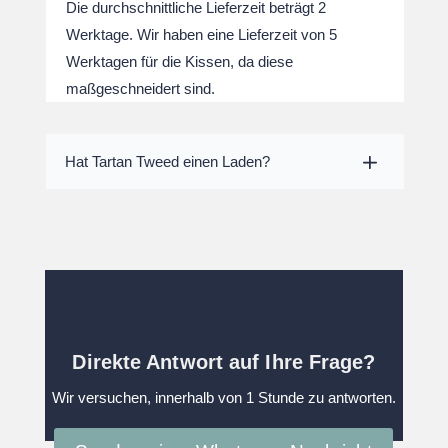
Die durchschnittliche Lieferzeit beträgt 2
Werktage. Wir haben eine Lieferzeit von 5
Werktagen für die Kissen, da diese
maßgeschneidert sind.
Hat Tartan Tweed einen Laden?
Direkte Antwort auf Ihre Frage?
Wir versuchen, innerhalb von 1 Stunde zu antworten.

━━━

* [Required work]
Nothing but the lines from the one containing "maßgeschneidert sind." through the end of the entries belongs in the answer; repeat them exactly.

* [Answer for this exercise]
maßgeschneidert sind.
Hat Tartan Tweed einen Laden?
Direkte Antwort auf Ihre Frage?
Wir versuchen, innerhalb von 1 Stunde zu antworten.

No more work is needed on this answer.